Bientôt une fabrication 100% bourguignonne ?

Suffisant pour passer à une production complétement localisée sur le territoire bourguignon ? Rien n'est moins sûr. En effet, la part canadienne de celle-ci représentait 80% encore jusqu'à l'année dernière. Même si cette dernière s'est réduite, il faudra naturellement beaucoup de temps avant de parvenir à renverser la vapeur.

Les professionnels ne semblent d'ailleurs pas emballés par cette idée. A commencer par les producteurs eux-mêmes : "c'est un gros travail de se couper totalement du Canada.

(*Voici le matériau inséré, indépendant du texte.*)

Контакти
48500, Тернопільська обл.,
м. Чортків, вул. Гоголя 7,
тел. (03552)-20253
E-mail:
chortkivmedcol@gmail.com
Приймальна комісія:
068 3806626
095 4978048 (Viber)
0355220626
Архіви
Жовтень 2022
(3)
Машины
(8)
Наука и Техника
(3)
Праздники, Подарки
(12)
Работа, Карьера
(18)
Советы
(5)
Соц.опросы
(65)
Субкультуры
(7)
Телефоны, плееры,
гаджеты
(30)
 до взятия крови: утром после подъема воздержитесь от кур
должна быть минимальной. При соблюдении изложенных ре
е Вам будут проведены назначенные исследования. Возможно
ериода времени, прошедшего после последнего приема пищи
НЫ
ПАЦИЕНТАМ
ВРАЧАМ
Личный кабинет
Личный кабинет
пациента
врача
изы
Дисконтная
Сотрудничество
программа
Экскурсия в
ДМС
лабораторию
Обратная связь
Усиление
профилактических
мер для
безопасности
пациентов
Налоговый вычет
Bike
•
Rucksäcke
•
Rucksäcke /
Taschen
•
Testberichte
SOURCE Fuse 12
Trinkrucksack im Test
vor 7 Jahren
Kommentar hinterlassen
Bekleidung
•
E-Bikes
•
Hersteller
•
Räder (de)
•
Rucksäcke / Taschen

On n'a pas la prétention de le faire à court-terme" admet l'un d'eux. Luc Vandermaesen partage ce constat, tout en rappelant l'importance du climat dans ce choix : "avec les sécheresses et les incendies, on ne sait pas ce qui nous attend. Même si je suis favorable à une croissance de la part bourguignonne dans la production, il faut rester prudent". 

Avec le risque climatique, ce serait dangereux de se détacher complétement du Canada

Luc Vandermaesen, directeur général de la moutarderie Reine de Dijon et président de l'association moutarde de Bourgogne

Malgré tout, certains voient des perpectives dans cette optique : "pour réussir à le faire, il faudra déjà se tourner vers des régions autres que la Bourgogne Franche-Comté", dit un cultivateur. Toujours pas de production purement régionale donc. Mais c'est un bon début.